Data access remains a landscape that is not completely free of barriers. Researchers find themselves working to reduce those barriers while maintaining patient confidentiality and data security.
“It’s not helpful when we hear about data breaches and how that impacts trust in AI,” Olatosi says. “There are risks associated with accessing data.”
Predictors for a clearer picture
Researchers can now use neuroimaging, or MRI, to predict someone’s likelihood of having a future disease. Say you get a scan to detect for a specific symptom. In the past, that imaging data would be filed away and forgotten. Now, AI can learn from that image and can compare to other patients how an undetected disease condition is progressing.
“From that image, we can create an algorithm that once it sees your image, whether you’re at the beginning stage, or you’re in the middle stage, they can predict for you what your likelihood is of having this condition in the future, Olatosi says.
Embedded in Artificial Intelligence are large language models (LLMs), the most famous of which is ChatGPT. Big data researchers will be using ChatGPT and similar LLMs in a massive way. And the entry point will be chatbots and similar automated services.
“Most people don’t like to deal with automated services,” Olatosi says. “But those automated services are going to be very, very powerful going on in the future. Because they are going to be listening to your tone, they are going to be listening to your voice, they are going to detect whether you’re sad.”
With their large capacity to quickly process information, LLMs will be in a position to make prognoses.
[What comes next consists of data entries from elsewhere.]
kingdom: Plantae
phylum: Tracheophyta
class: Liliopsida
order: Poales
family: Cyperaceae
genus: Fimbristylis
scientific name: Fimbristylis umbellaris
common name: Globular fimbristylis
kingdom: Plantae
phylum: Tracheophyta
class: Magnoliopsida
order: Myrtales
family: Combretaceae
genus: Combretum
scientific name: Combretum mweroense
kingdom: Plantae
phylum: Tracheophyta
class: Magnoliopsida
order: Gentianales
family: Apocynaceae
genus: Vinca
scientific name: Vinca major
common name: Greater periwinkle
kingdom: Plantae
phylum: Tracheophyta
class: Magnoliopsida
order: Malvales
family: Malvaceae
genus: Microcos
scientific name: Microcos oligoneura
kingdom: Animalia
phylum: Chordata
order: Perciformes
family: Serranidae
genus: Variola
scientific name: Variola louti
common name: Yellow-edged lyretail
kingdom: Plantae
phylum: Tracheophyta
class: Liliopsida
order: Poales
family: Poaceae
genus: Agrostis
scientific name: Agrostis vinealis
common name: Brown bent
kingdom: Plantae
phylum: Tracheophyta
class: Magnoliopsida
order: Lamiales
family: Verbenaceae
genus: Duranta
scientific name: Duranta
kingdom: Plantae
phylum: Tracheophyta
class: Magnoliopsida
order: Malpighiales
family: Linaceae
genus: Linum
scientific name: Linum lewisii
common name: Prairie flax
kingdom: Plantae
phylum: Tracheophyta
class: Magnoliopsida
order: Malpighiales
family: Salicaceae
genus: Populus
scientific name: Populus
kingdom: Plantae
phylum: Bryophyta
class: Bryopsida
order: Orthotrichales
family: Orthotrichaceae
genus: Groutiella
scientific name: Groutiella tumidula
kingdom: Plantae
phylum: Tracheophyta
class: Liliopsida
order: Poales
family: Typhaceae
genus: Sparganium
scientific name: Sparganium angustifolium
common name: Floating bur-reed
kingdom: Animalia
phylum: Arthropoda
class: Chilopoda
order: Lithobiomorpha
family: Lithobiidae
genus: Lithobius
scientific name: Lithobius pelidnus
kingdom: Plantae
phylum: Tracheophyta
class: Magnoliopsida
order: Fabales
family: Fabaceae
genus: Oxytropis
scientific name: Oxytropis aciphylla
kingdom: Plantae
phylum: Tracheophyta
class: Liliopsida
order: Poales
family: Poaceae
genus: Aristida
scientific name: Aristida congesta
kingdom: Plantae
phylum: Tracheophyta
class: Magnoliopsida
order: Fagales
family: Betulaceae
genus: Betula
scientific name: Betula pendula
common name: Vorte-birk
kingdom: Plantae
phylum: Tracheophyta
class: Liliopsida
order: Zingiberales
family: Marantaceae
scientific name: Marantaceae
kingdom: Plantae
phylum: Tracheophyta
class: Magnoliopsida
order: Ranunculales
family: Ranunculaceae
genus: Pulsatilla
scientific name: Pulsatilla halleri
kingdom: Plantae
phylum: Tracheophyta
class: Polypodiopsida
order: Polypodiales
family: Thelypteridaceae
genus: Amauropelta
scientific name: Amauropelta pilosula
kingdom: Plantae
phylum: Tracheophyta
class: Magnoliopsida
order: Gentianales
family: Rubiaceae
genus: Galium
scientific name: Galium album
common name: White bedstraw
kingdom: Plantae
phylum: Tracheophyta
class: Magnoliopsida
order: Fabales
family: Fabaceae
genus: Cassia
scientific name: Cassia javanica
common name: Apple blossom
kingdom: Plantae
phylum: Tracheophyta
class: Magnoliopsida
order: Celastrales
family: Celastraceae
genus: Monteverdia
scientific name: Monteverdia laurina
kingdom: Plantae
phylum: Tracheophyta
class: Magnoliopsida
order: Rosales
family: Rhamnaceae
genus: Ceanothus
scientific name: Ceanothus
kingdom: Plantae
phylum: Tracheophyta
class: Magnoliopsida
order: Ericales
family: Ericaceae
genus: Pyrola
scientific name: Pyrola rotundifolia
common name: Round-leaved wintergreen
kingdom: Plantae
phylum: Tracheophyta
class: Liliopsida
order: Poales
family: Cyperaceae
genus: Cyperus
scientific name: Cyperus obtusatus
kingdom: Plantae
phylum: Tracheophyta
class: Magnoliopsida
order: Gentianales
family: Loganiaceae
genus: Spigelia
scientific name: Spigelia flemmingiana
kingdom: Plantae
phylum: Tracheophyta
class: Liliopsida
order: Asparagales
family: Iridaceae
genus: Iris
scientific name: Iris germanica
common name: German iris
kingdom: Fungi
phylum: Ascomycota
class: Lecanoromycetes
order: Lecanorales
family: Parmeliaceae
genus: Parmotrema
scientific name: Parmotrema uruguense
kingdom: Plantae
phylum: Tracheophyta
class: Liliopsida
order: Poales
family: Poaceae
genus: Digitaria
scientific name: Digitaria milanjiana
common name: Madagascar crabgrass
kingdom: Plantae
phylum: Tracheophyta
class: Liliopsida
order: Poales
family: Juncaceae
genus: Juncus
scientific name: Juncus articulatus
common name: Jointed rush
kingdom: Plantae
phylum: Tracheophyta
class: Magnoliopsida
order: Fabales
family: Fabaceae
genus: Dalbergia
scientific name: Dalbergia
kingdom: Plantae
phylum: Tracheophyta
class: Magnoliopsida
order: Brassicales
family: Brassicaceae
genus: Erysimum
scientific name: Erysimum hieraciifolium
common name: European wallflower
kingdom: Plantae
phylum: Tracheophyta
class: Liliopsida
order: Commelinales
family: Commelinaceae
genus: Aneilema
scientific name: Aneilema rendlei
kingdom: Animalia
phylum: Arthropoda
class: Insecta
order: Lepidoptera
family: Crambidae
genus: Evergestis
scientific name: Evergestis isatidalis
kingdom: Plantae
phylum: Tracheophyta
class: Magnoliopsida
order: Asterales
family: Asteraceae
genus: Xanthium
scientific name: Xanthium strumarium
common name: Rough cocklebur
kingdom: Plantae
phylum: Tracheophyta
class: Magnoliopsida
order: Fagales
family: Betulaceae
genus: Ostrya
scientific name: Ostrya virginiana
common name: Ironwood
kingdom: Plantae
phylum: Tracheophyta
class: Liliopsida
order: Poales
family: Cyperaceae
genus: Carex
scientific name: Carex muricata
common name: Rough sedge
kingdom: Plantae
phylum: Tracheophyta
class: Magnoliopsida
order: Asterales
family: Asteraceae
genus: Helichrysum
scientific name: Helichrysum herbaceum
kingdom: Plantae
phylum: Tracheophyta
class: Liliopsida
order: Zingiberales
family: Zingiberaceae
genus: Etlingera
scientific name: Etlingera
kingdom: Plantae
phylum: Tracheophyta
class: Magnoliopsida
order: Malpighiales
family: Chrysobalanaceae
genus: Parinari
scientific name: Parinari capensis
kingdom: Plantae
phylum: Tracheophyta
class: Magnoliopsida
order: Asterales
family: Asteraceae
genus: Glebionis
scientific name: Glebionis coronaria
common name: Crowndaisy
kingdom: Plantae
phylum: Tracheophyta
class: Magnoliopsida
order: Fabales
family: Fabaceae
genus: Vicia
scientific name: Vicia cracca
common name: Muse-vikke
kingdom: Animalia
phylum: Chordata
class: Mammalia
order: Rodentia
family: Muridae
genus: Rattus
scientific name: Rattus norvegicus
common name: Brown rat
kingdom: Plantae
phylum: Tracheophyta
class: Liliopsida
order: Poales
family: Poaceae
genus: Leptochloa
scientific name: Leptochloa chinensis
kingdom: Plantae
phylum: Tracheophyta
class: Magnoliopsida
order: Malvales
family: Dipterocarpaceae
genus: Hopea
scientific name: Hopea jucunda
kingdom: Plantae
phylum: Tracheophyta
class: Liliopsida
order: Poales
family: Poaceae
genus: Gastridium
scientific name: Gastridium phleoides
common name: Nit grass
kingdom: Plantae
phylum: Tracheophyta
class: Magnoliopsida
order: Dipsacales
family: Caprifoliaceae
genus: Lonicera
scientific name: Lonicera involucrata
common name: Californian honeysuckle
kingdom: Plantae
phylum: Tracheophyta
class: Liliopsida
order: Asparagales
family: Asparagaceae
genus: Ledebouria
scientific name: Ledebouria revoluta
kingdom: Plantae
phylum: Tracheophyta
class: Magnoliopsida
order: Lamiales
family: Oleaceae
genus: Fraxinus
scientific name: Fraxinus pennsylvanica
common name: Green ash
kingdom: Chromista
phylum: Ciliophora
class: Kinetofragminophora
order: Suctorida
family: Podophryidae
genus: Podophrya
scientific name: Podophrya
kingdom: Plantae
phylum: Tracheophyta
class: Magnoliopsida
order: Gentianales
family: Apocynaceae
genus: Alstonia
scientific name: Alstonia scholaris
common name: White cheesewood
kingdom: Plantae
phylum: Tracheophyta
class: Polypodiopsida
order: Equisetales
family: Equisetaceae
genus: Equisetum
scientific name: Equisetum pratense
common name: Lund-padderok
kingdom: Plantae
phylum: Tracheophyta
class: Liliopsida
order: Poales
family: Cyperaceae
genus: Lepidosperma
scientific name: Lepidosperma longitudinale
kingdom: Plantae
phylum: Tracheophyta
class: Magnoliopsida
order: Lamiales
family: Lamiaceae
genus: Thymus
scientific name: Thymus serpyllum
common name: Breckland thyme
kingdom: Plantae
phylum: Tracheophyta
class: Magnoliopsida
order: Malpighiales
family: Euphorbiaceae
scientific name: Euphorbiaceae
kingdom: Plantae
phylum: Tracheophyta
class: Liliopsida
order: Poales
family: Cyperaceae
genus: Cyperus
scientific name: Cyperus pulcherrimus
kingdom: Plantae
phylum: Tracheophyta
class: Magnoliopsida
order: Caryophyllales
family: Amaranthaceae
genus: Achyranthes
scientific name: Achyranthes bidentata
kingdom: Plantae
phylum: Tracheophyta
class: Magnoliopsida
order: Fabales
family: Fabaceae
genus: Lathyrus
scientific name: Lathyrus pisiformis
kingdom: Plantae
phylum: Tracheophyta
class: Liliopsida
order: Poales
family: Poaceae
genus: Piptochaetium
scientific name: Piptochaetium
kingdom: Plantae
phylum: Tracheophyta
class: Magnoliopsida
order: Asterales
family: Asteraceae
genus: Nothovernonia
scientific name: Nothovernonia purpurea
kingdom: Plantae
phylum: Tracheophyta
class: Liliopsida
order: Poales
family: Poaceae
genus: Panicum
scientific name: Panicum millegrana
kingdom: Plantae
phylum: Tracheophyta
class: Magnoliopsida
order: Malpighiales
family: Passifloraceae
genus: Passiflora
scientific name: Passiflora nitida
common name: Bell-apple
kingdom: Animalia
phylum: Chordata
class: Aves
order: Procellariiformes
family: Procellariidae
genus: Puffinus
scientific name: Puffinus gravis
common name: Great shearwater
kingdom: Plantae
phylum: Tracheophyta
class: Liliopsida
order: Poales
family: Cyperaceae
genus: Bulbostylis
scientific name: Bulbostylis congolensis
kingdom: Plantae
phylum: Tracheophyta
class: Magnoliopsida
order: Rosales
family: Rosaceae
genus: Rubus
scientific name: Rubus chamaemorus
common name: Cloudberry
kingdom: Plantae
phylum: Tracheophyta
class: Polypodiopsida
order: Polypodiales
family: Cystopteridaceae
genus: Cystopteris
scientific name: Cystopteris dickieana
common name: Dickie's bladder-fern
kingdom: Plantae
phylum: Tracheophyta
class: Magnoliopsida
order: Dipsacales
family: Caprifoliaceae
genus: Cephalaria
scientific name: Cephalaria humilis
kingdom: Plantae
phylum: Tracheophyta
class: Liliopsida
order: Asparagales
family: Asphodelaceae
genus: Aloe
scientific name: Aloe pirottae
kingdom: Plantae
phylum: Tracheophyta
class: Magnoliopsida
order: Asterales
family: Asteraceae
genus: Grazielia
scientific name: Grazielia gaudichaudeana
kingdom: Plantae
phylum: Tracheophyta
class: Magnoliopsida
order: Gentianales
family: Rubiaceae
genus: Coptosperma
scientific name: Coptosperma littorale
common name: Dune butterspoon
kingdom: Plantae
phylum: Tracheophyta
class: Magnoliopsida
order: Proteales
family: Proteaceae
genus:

“We’ve already started seeing advances where based on your speech, we can predict whether you’re going to have cognitive decline in the future,” Olatosi says, “and that’s a precursor to being able to then diagnose whether you’re going to be at risk for Alzheimer’s or other dementias.”
Directing AI skill sets toward health care
One of the biggest challenges in the way of realizing big data success in health care is workforce. Historically, researchers in AI and data science attracted the attention of the financial industry.
“We don’t have enough people in this area,” Olatosi says. “The people with the skill sets that we need are in high demand in other industries that pay way more than health care can afford.”
That’s why the center maintains workforce training pipeline programs. They start at the undergraduate level with training that targets their development in the hopes that they’ll want to continue to the master’s level. At the doctoral level, a program targets pre-doctoral training, and there is support for junior faculty as well.
There is also training for community scholars. “That is, talking to people from the community to learn about what this is, not be afraid of it and then become champions in their own community on the benefits of this,” Olatosi says.
“Without that workforce, you’re not going to be able to grow as quickly as you want in this area,” he says.
The dedication of USC’s students was realized when a team won the annual conference’s 24-hour student competition for the first time. Each school’s team was presented with real data to address analytical solutions for real health issues.
“They loved it. We were proud,” Olatosi says. “They’re very competitive. They don’t sleep well during the taxing competition, which is ironic because this year’s study was on sleep.”
The next Big Data Health Science Conference will be Feb. 13-14, 2025, when it moves to a Thursday-Friday time frame at the Pastides Alumni Center.
Olatosi is looking forward to how all the advances in research for technology, data analysis, patient engagement and workforce will be coming together.
“Eventually, we’re going to have the capacity to really get all the data occurring in you in real time,” he says. “And that’s going to be a game-changer for precision medicine.”